A position paper on the website of the National Energy Regulator discusses DSM interchangeably with energy efficiency.
Solar water heating would undoubtedly contribute to energy efficiency. Countries such as Greece have developed successful solar water heating programmes using financial incentives.
In the absence of national leadership on solar water power, the leadership has fallen to Cape Town, acting on bitter experience, which is developing by-laws which will require, for instance, that all new buildings install solar water heaters.
Government supports solar water heating as a policy imperative, even while offering no leadership on the issue. Says Gron in a paper on solar water heaters: “The adoption of solar water heating fits the renewable energy strategy outlined in the White Paper on Renewable Energy that has set a target of 10 000 gigawatts for renewable energy to be achieved by 2013.
“To ensure that this target can and will be met, the Department of Minerals and Energy has drafted a strategy for grid-connected renewable energy. This strategy includes an estimate that approximately 23% of the overall renewable energy target will be met by SWHs.”
Gron says using DSM finance for SWHs makes sense from a short and a long-term perspective.
“The application should be seen in the context of the overall DSM programme, which is to level the load and reduce the need for building new power stations. The introduction of SWHs, combined with ripple control capability, will ensure that the peak load in the Western Cape is permanently reduced, while contributing to significant energy savings through a reliable renewable energy technology.
“This means that the coal-based electricity will be replaced by clean energy, which brings with it considerable environmental benefits.”
Environmentalists and experts canvassed on the subject, though, say you can hardly expect Eskom, which still has the primary job of selling electricity, to actively campaign for solar rather than fossil power.
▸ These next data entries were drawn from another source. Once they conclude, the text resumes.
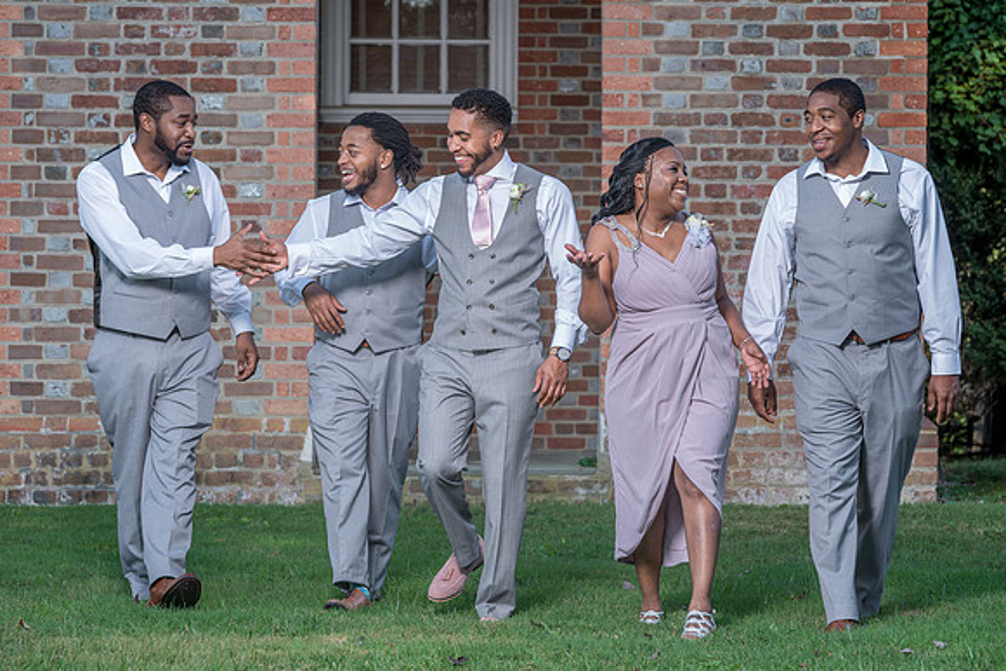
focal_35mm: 122
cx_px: 533
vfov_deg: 11.2
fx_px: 3410
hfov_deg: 16.8
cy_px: 341
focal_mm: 114
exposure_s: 1/200
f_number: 5.6
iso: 100
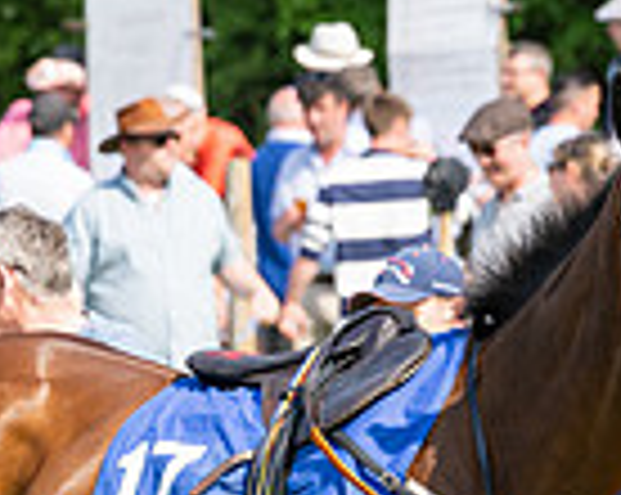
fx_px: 13526
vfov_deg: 2.1
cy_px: 531
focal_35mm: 737
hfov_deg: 2.6
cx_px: 529
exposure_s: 1/800
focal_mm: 160
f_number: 5
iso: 200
The poacher cannot also be gamekeeper.
There is a glimmer of hope, though, for the sun in this battle with coal. Since May a new body, the National Energy Efficiency Agency, has been set up at the Central Energy Fund, which now includes a number of alternative energy initiatives within its ambit.
The NEEA will oversee the implementation of DSM and energy efficiency projects currently undertaken by Eskom and other entities.
Barry Bredenkamp has been seconded from Eskom to head up this agency. “The DSM funds, however, will in the interim remain with Eskom as the main implementing agency who will continue ton manage these funds with the oversight of the NEEA’s governing body,” says a CEF press release.
In the meantime, ignore the sun. Think coal.